** PASSAGE TO READ follows **

Yet for a book that mixes “mind” and “brain” interchangeably in its title and subtitle, Corballis (remarkably, to my mind) pulls short of saying Descartes’s views are dead.
“It may never be possible to entirely prove or disprove the theory that the mind is separate from the brain,” Corballis writes, “but the more we understand the brain and observe its influence on how we think, feel and behave, the more unlikely the theory becomes.”
Churchland grounds her discussion in storytelling and anecdotes, both professional and personal.
In contrast, Patricia Churchland’s Touching a Nerve convenes the latest thinking on brain science to pull the plug on mind-body dualism.
From Churchland’s opening-sentence riff on Descartes—“My brain and I are inseparable,” she writes—the book is a cris de coeur for the application of the latest hard-nosed science to our view of our minds.
The book is organized as a systematic refutation of the extra-corporeal notion of mind. Chapters build from the idea of soul, the afterlife, the biological origins of morality and religion and the cellular basis of consciousness.
What gives the book its narrative chops is that Churchland grounds her discussion in storytelling and anecdotes, both professional and personal.
Touching a Nerve is sprinkled with wonderful and insightful stories from the author’s childhood on a farm in rural British Columbia. Churchland recounts the tale of a childhood friend, Christine, who fell off her bike and hit her head, developing an “egg-sized lump above her right ear.” More worrisome, though, was the fact that Christine “stared blankly at her left leg and asked whose it was.”
“Later I came to know that subjects with damage to the parietal cortex of the right hemisphere may believe that limbs on the left side, such as an arm, do not belong to them, a condition known as somatoparaphrenia,” writes Churchland, an emeritus professor of neurophilosophy at the University of California, San Diego.
With anecdotes like this one Churchland ties theory and experiment to everyday experience, showing us how our very notion of self is indeed just a bonk-in-the-head away from being shifted.

** End of PASSAGE TO READ **

TASK REQUIREMENTS>
According to the review, where did Churchland grow up?

** INFORMATION follows **

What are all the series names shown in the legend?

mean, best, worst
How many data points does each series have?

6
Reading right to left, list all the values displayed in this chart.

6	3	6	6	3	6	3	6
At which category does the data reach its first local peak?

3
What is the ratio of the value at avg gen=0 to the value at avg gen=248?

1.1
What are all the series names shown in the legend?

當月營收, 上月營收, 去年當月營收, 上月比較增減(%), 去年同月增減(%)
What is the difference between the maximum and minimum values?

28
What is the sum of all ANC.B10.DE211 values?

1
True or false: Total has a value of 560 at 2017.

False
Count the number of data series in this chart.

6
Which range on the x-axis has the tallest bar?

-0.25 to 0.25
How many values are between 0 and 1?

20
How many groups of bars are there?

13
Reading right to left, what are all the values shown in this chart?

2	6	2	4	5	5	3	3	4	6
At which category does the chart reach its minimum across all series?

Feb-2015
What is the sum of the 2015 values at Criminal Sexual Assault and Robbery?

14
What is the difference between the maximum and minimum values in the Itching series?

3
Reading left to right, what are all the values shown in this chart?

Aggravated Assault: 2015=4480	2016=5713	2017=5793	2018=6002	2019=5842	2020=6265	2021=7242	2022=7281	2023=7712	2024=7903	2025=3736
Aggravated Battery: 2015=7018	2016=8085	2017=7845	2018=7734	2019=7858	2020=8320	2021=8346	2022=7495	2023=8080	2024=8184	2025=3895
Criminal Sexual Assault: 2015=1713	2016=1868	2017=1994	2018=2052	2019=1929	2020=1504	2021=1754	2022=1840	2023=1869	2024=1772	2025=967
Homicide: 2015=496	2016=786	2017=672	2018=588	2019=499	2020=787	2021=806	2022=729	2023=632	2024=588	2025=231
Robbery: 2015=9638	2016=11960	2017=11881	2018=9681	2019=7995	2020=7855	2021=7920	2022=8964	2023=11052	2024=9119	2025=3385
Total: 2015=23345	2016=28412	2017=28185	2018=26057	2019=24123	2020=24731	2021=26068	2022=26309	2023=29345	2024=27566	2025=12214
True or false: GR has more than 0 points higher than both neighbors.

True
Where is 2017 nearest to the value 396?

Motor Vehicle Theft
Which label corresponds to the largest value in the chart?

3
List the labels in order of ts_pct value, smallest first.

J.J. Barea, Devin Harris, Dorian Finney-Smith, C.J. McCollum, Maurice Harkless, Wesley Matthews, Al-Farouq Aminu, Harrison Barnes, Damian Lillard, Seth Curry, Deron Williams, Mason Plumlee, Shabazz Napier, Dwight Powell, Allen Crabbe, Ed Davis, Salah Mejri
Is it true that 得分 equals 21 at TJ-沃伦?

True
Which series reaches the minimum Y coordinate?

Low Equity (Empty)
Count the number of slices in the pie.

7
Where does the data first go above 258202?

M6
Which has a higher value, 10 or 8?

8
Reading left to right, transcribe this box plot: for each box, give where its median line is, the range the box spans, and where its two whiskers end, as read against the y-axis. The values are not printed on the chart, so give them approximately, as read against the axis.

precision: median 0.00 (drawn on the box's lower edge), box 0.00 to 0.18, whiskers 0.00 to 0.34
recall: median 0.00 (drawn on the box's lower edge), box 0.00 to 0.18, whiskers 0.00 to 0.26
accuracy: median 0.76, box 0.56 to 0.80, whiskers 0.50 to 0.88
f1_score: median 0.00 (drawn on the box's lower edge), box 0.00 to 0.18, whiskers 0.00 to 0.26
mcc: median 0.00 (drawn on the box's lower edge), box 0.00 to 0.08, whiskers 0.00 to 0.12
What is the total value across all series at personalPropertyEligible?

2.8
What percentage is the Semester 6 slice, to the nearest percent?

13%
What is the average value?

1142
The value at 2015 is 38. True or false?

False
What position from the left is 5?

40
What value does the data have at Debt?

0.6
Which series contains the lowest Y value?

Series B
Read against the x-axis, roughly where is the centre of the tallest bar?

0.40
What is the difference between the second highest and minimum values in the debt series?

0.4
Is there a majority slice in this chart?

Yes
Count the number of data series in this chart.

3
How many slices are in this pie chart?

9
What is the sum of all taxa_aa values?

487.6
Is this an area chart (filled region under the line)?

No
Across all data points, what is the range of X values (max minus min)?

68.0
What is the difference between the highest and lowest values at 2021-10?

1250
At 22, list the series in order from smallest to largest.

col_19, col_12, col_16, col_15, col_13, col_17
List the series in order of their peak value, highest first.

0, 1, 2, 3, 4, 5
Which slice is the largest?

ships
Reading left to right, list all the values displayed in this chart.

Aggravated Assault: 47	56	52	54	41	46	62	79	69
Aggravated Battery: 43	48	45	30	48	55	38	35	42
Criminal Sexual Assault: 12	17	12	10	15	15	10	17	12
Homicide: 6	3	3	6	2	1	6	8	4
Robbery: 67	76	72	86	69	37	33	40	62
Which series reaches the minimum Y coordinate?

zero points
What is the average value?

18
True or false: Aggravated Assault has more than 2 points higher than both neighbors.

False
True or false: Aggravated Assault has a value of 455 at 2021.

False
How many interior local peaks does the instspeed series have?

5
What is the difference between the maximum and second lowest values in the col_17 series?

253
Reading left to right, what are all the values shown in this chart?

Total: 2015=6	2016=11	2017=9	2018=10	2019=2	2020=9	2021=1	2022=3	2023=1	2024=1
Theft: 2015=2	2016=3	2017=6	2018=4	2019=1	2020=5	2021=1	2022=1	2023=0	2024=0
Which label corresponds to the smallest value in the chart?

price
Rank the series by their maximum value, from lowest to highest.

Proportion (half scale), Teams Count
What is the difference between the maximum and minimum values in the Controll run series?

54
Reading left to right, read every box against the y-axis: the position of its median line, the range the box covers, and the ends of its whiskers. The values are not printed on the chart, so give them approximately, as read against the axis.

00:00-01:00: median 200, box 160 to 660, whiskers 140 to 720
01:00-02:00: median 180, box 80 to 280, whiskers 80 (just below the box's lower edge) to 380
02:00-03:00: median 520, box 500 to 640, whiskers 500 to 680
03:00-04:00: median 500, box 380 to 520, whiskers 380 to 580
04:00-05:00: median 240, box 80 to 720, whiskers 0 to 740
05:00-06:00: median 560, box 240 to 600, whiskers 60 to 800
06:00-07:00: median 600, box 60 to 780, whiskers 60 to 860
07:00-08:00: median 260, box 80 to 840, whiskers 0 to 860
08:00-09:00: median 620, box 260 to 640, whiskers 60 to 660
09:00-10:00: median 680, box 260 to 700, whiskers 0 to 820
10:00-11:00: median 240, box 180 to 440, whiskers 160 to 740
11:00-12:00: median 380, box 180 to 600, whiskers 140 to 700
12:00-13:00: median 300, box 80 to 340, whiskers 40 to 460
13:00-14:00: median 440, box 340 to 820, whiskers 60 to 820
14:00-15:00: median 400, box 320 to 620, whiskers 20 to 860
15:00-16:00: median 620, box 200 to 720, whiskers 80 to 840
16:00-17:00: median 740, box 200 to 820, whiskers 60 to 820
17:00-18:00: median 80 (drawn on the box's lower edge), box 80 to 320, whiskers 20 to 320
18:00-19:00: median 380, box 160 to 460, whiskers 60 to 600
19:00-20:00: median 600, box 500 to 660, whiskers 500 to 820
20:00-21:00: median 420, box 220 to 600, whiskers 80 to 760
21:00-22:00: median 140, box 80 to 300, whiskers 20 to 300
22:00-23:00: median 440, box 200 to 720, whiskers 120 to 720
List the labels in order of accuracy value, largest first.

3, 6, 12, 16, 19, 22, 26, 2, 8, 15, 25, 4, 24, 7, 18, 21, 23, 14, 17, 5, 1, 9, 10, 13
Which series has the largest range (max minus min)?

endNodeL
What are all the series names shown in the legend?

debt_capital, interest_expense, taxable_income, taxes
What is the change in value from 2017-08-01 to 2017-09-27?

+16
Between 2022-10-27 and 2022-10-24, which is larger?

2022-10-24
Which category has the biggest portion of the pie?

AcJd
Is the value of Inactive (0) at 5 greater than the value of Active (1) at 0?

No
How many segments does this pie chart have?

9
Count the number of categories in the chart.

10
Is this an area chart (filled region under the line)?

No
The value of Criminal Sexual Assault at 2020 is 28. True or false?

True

** End of INFORMATION **

RESPONSE TO THE TASK>
On a farm in rural British Columbia.